- [THE EXERCISE]:
Write out the records again, exactly, leaving none out.
--*--
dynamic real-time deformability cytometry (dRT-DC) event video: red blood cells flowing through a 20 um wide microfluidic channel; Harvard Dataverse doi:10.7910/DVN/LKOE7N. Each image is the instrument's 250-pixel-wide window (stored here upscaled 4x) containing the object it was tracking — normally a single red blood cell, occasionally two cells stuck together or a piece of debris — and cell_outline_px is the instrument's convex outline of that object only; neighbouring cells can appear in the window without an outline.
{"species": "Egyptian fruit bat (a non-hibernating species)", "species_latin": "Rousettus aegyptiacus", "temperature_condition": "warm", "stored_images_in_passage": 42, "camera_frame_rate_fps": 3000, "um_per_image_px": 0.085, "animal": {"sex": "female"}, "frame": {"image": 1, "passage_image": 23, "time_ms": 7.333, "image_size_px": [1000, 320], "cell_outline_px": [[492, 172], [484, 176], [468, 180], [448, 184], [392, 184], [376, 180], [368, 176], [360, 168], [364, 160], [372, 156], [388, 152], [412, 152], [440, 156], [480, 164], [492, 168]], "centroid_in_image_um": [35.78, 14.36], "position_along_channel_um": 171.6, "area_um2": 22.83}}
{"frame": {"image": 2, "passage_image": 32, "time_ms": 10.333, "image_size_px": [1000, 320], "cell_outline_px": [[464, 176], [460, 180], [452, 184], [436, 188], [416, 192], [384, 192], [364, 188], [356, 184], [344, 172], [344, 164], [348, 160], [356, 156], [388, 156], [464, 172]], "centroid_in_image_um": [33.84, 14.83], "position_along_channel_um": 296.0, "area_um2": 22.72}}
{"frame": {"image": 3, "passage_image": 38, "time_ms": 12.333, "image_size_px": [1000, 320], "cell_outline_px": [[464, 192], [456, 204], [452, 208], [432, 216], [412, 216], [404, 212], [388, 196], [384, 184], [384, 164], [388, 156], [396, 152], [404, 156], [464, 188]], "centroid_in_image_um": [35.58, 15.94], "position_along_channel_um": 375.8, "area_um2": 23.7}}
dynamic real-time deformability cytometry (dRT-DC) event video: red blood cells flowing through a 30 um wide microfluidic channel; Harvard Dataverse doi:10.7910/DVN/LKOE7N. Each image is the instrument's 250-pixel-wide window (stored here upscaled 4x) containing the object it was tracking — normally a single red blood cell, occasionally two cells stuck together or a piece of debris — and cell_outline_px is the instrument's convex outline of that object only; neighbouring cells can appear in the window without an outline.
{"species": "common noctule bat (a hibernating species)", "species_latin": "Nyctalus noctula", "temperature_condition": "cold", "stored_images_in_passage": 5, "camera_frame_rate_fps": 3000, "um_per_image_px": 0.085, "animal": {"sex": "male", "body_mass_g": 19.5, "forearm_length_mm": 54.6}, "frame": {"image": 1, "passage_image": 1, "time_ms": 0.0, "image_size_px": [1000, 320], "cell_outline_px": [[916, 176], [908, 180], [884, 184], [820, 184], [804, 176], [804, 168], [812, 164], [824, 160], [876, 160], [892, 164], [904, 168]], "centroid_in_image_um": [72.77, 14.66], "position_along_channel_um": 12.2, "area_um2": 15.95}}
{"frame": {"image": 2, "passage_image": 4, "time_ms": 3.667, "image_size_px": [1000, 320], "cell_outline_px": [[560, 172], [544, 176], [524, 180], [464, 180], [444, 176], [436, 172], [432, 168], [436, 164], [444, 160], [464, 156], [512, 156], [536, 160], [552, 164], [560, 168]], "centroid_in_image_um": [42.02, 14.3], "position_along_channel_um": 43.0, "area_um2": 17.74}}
--*--
- [SOLUTION FOR THIS EXERCISE]:
dynamic real-time deformability cytometry (dRT-DC) event video: red blood cells flowing through a 20 um wide microfluidic channel; Harvard Dataverse doi:10.7910/DVN/LKOE7N. Each image is the instrument's 250-pixel-wide window (stored here upscaled 4x) containing the object it was tracking — normally a single red blood cell, occasionally two cells stuck together or a piece of debris — and cell_outline_px is the instrument's convex outline of that object only; neighbouring cells can appear in the window without an outline.
{"species": "Egyptian fruit bat (a non-hibernating species)", "species_latin": "Rousettus aegyptiacus", "temperature_condition": "warm", "stored_images_in_passage": 42, "camera_frame_rate_fps": 3000, "um_per_image_px": 0.085, "animal": {"sex": "female"}, "frame": {"image": 1, "passage_image": 23, "time_ms": 7.333, "image_size_px": [1000, 320], "cell_outline_px": [[492, 172], [484, 176], [468, 180], [448, 184], [392, 184], [376, 180], [368, 176], [360, 168], [364, 160], [372, 156], [388, 152], [412, 152], [440, 156], [480, 164], [492, 168]], "centroid_in_image_um": [35.78, 14.36], "position_along_channel_um": 171.6, "area_um2": 22.83}}
{"frame": {"image": 2, "passage_image": 32, "time_ms": 10.333, "image_size_px": [1000, 320], "cell_outline_px": [[464, 176], [460, 180], [452, 184], [436, 188], [416, 192], [384, 192], [364, 188], [356, 184], [344, 172], [344, 164], [348, 160], [356, 156], [388, 156], [464, 172]], "centroid_in_image_um": [33.84, 14.83], "position_along_channel_um": 296.0, "area_um2": 22.72}}
{"frame": {"image": 3, "passage_image": 38, "time_ms": 12.333, "image_size_px": [1000, 320], "cell_outline_px": [[464, 192], [456, 204], [452, 208], [432, 216], [412, 216], [404, 212], [388, 196], [384, 184], [384, 164], [388, 156], [396, 152], [404, 156], [464, 188]], "centroid_in_image_um": [35.58, 15.94], "position_along_channel_um": 375.8, "area_um2": 23.7}}
dynamic real-time deformability cytometry (dRT-DC) event video: red blood cells flowing through a 30 um wide microfluidic channel; Harvard Dataverse doi:10.7910/DVN/LKOE7N. Each image is the instrument's 250-pixel-wide window (stored here upscaled 4x) containing the object it was tracking — normally a single red blood cell, occasionally two cells stuck together or a piece of debris — and cell_outline_px is the instrument's convex outline of that object only; neighbouring cells can appear in the window without an outline.
{"species": "common noctule bat (a hibernating species)", "species_latin": "Nyctalus noctula", "temperature_condition": "cold", "stored_images_in_passage": 5, "camera_frame_rate_fps": 3000, "um_per_image_px": 0.085, "animal": {"sex": "male", "body_mass_g": 19.5, "forearm_length_mm": 54.6}, "frame": {"image": 1, "passage_image": 1, "time_ms": 0.0, "image_size_px": [1000, 320], "cell_outline_px": [[916, 176], [908, 180], [884, 184], [820, 184], [804, 176], [804, 168], [812, 164], [824, 160], [876, 160], [892, 164], [904, 168]], "centroid_in_image_um": [72.77, 14.66], "position_along_channel_um": 12.2, "area_um2": 15.95}}
{"frame": {"image": 2, "passage_image": 4, "time_ms": 3.667, "image_size_px": [1000, 320], "cell_outline_px": [[560, 172], [544, 176], [524, 180], [464, 180], [444, 176], [436, 172], [432, 168], [436, 164], [444, 160], [464, 156], [512, 156], [536, 160], [552, 164], [560, 168]], "centroid_in_image_um": [42.02, 14.3], "position_along_channel_um": 43.0, "area_um2": 17.74}}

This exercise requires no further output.